- THE PROBLEM
Print the listing below verbatim, passing over each picture.
** MATERIAL PROVIDED follows **
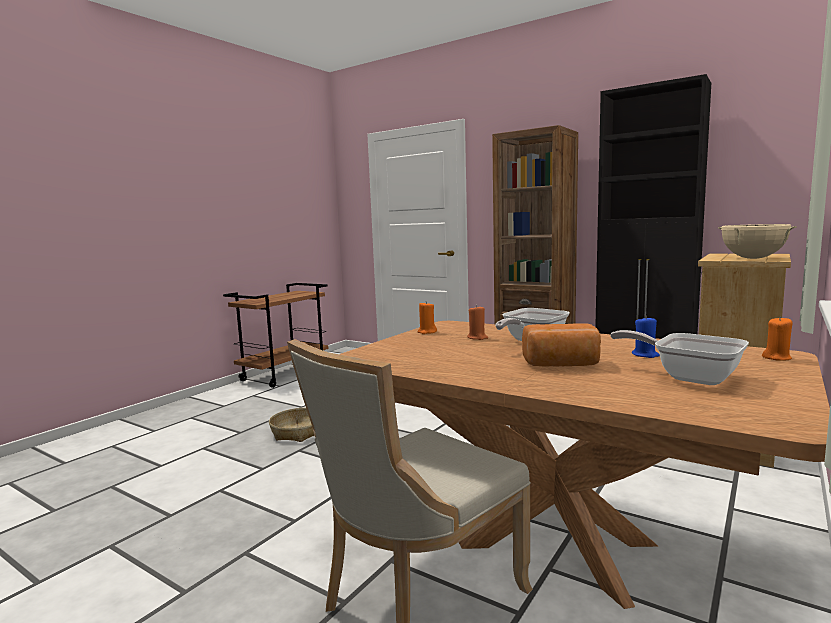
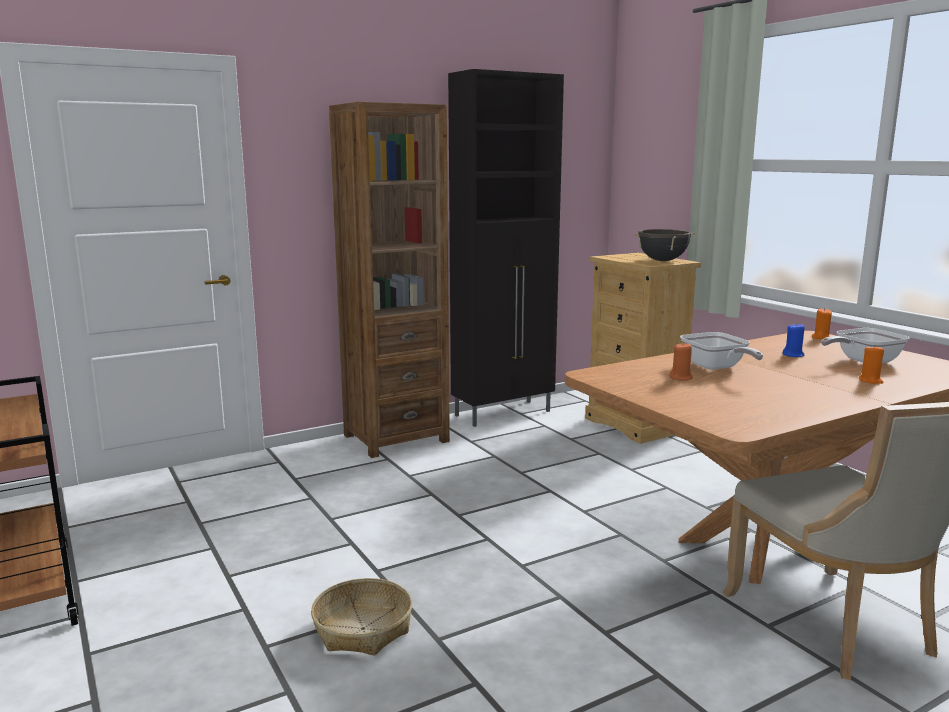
camera: 65 degrees left, 5 degrees up
orange candle [418,301,437,334] -> orange candle moved to [859,345,884,384]
bread [522,323,601,366] -> none
beige cooking pot [718,224,797,259] -> black cooking pot [633,229,696,261]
** End of MATERIAL PROVIDED **
- SOLUTION BELOW
camera: 65 degrees left, 5 degrees up
orange candle [418,301,437,334] -> orange candle moved to [859,345,884,384]
bread [522,323,601,366] -> none
beige cooking pot [718,224,797,259] -> black cooking pot [633,229,696,261]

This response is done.